▸ **Dataset items**
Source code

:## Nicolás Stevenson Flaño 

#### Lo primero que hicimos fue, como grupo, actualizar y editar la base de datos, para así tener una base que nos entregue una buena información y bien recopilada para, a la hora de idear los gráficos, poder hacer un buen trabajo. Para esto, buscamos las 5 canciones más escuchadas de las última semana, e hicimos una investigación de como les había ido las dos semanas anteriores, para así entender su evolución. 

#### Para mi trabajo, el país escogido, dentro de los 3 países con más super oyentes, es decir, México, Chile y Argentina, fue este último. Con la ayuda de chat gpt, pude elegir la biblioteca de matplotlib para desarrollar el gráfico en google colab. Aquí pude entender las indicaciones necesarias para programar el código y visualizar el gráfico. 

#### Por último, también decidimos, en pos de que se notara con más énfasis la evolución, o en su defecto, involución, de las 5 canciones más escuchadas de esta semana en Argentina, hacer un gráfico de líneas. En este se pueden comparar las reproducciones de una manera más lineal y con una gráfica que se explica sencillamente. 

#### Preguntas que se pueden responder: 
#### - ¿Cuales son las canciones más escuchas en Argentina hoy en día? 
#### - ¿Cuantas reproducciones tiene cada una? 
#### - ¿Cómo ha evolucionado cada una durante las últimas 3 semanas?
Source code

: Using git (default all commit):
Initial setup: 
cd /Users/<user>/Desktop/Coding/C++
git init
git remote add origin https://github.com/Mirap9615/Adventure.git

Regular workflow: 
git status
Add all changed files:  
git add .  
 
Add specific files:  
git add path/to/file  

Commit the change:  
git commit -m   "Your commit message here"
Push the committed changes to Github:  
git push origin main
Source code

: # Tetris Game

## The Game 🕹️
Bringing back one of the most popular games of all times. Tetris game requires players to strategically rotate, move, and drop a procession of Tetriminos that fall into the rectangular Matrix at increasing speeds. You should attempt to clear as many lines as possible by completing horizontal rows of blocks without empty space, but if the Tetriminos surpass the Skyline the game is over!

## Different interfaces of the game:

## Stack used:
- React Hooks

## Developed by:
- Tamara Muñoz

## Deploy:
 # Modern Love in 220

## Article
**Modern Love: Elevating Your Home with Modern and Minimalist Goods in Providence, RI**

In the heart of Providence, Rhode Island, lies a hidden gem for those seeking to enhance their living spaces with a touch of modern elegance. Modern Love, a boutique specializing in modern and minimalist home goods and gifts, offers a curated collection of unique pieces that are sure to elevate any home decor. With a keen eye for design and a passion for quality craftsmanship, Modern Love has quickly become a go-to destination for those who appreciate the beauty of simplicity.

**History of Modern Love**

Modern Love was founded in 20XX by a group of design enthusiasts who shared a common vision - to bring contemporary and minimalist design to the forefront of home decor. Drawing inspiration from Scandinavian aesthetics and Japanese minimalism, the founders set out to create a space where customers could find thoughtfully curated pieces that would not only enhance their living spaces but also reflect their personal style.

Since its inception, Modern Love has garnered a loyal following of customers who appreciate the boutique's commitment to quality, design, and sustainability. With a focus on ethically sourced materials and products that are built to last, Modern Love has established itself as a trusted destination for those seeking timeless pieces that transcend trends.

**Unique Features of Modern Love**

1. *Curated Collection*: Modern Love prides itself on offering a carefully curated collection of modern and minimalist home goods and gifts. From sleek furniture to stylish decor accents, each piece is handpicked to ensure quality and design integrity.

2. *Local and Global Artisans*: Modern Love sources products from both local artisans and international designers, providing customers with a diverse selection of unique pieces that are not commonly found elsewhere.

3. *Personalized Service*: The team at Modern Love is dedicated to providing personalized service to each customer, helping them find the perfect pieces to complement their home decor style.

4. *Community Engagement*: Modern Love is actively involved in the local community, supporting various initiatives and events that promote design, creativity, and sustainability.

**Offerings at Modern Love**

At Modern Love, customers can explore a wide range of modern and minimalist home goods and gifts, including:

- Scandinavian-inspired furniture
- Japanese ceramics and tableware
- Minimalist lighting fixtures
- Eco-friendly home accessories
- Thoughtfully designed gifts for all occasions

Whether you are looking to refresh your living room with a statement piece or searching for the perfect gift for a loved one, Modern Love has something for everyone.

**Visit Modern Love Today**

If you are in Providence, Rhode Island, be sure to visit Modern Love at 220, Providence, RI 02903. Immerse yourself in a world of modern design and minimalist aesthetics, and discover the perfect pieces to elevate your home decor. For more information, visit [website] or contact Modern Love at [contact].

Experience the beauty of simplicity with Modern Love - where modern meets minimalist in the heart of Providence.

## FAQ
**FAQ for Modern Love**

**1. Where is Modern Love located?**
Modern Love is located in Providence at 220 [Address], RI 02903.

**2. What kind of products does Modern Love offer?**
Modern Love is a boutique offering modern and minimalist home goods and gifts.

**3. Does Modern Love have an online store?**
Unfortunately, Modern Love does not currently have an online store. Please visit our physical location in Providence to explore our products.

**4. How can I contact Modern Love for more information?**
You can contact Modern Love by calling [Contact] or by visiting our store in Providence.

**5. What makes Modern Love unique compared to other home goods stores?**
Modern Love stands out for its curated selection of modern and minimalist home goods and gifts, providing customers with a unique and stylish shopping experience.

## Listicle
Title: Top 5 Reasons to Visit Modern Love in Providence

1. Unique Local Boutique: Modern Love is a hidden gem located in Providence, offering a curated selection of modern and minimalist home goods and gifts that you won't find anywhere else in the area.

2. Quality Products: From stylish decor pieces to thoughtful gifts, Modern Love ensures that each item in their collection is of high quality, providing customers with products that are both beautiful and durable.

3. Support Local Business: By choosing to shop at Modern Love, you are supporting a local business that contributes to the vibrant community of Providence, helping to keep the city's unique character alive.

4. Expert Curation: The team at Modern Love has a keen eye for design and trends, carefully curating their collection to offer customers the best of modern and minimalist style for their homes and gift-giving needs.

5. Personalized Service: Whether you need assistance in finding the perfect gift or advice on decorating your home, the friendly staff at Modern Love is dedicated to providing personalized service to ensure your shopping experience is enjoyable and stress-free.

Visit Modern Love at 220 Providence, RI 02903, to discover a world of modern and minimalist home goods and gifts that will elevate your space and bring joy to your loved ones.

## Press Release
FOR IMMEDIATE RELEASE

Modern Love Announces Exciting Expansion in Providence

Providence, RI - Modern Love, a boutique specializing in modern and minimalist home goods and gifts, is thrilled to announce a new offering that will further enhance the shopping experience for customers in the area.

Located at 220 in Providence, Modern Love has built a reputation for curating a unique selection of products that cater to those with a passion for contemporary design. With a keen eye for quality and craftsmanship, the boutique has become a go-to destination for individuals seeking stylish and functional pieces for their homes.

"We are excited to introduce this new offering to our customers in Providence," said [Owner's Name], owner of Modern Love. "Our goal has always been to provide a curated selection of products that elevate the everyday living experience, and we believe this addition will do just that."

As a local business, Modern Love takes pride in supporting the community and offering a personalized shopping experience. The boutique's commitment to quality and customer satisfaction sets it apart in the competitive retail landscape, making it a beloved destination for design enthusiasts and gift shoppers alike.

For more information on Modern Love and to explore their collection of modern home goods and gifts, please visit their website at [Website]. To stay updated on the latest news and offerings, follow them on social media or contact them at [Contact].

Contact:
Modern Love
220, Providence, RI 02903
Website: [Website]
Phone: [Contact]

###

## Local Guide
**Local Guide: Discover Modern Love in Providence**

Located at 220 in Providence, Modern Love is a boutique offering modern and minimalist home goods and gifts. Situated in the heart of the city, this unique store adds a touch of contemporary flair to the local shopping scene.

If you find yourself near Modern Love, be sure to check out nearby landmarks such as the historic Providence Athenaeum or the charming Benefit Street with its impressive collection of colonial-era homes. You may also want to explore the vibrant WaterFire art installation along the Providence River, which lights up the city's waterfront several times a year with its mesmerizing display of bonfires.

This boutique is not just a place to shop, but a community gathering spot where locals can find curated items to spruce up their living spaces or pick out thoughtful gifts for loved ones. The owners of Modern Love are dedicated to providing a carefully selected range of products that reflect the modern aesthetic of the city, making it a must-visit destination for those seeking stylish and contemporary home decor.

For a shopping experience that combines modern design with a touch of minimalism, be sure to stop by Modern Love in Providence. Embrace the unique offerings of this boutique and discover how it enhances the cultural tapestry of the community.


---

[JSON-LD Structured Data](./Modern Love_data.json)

▸ **WHAT YOU WILL DO**
Once the line with "home goods stores?**" is found in the records above, print exactly that line and every line after it through the line with "Located at 220 in Providence, Modern Love has".

▸ **ANSWER SECTION**
**5. What makes Modern Love unique compared to other home goods stores?**
Modern Love stands out for its curated selection of modern and minimalist home goods and gifts, providing customers with a unique and stylish shopping experience.

## Listicle
Title: Top 5 Reasons to Visit Modern Love in Providence

1. Unique Local Boutique: Modern Love is a hidden gem located in Providence, offering a curated selection of modern and minimalist home goods and gifts that you won't find anywhere else in the area.

2. Quality Products: From stylish decor pieces to thoughtful gifts, Modern Love ensures that each item in their collection is of high quality, providing customers with products that are both beautiful and durable.

3. Support Local Business: By choosing to shop at Modern Love, you are supporting a local business that contributes to the vibrant community of Providence, helping to keep the city's unique character alive.

4. Expert Curation: The team at Modern Love has a keen eye for design and trends, carefully curating their collection to offer customers the best of modern and minimalist style for their homes and gift-giving needs.

5. Personalized Service: Whether you need assistance in finding the perfect gift or advice on decorating your home, the friendly staff at Modern Love is dedicated to providing personalized service to ensure your shopping experience is enjoyable and stress-free.

Visit Modern Love at 220 Providence, RI 02903, to discover a world of modern and minimalist home goods and gifts that will elevate your space and bring joy to your loved ones.

## Press Release
FOR IMMEDIATE RELEASE

Modern Love Announces Exciting Expansion in Providence

Providence, RI - Modern Love, a boutique specializing in modern and minimalist home goods and gifts, is thrilled to announce a new offering that will further enhance the shopping experience for customers in the area.

Located at 220 in Providence, Modern Love has built a reputation for curating a unique selection of products that cater to those with a passion for contemporary design. With a keen eye for quality and craftsmanship, the boutique has become a go-to destination for individuals seeking stylish and functional pieces for their homes.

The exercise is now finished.